▽

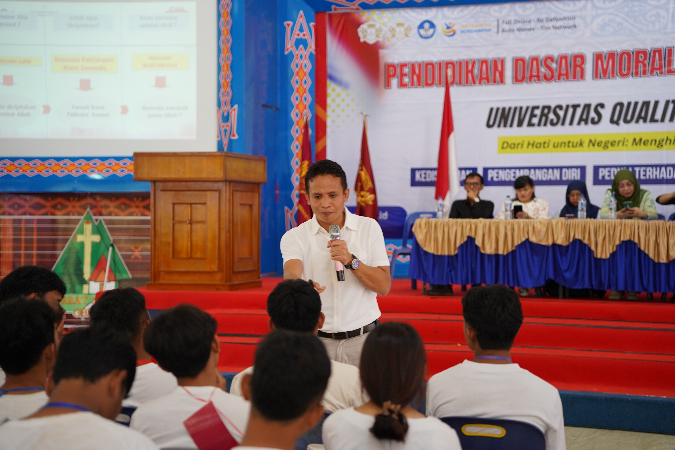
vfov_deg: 19.5
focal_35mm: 70
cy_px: 225
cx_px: 338
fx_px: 1312
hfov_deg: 28.8
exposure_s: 1/80
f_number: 2.8
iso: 400
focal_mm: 70
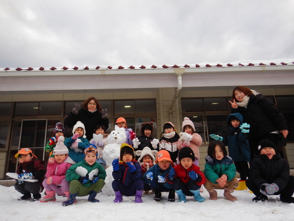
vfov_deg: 56.8
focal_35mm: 24
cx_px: 147
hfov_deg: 71.6
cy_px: 110
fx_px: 204
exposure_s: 1/1250
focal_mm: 4.3
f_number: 2.8
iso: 125
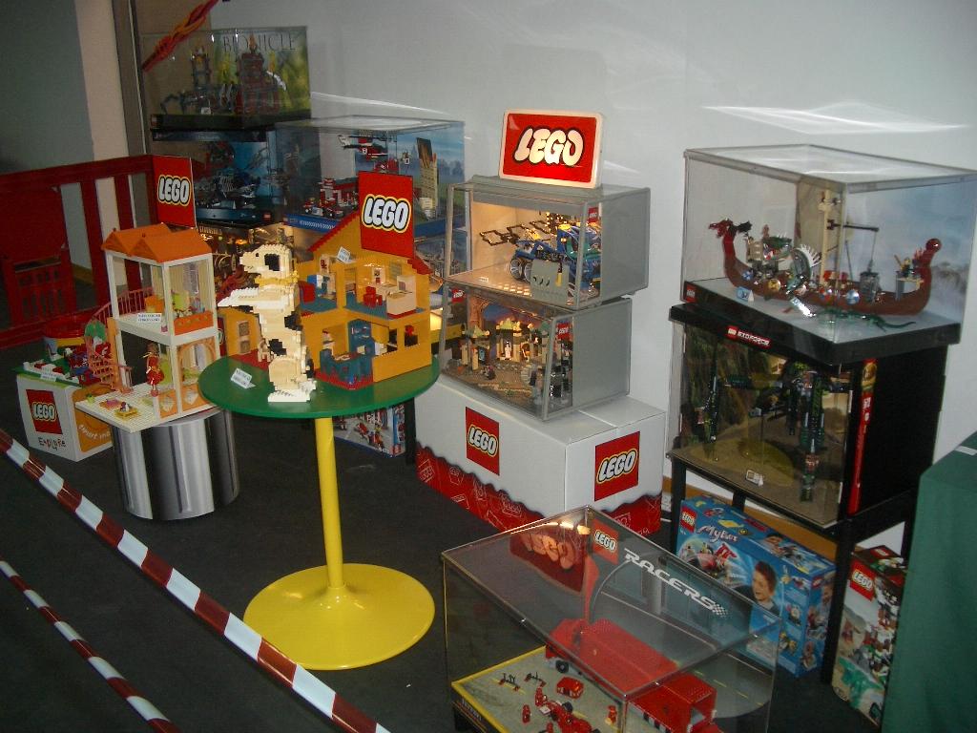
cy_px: 366
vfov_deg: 40.7
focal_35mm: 35
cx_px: 488
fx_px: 988
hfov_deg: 52.6
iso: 100
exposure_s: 1/60
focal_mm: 5.8
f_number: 2.6
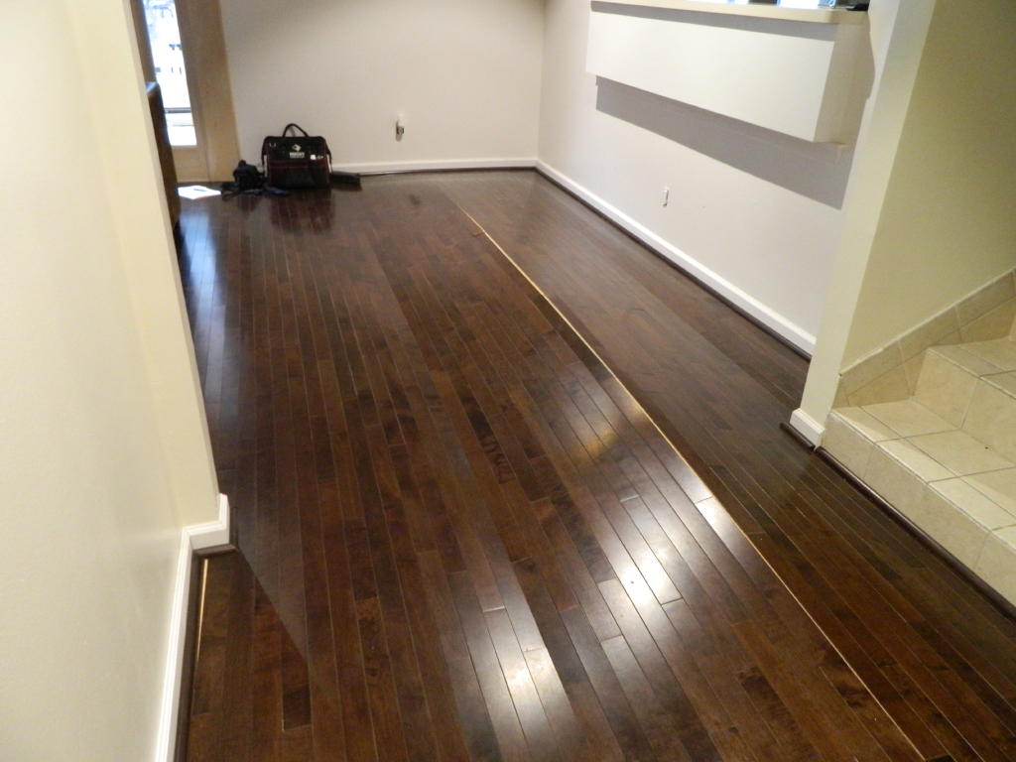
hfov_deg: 69.4
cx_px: 508
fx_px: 734
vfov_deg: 54.9
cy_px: 381
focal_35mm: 25
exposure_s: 1/13
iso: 400
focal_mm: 4.5
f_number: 3.1
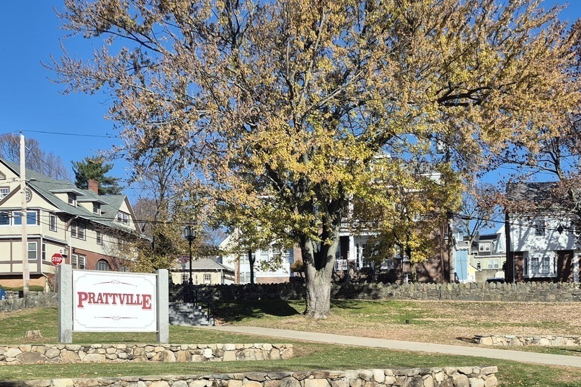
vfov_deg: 27.8
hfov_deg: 40.9
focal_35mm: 47
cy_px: 337
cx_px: 421
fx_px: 759
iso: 25
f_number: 1.8
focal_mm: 5.4
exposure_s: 1/1780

△

What you will do:
Wherever a picture appears in the records above, leave it out and transcribe everything else exactly.

Problem solution:
vfov_deg: 19.5
focal_35mm: 70
cy_px: 225
cx_px: 338
fx_px: 1312
hfov_deg: 28.8
exposure_s: 1/80
f_number: 2.8
iso: 400
focal_mm: 70
vfov_deg: 56.8
focal_35mm: 24
cx_px: 147
hfov_deg: 71.6
cy_px: 110
fx_px: 204
exposure_s: 1/1250
focal_mm: 4.3
f_number: 2.8
iso: 125
cy_px: 366
vfov_deg: 40.7
focal_35mm: 35
cx_px: 488
fx_px: 988
hfov_deg: 52.6
iso: 100
exposure_s: 1/60
focal_mm: 5.8
f_number: 2.6
hfov_deg: 69.4
cx_px: 508
fx_px: 734
vfov_deg: 54.9
cy_px: 381
focal_35mm: 25
exposure_s: 1/13
iso: 400
focal_mm: 4.5
f_number: 3.1
vfov_deg: 27.8
hfov_deg: 40.9
focal_35mm: 47
cy_px: 337
cx_px: 421
fx_px: 759
iso: 25
f_number: 1.8
focal_mm: 5.4
exposure_s: 1/1780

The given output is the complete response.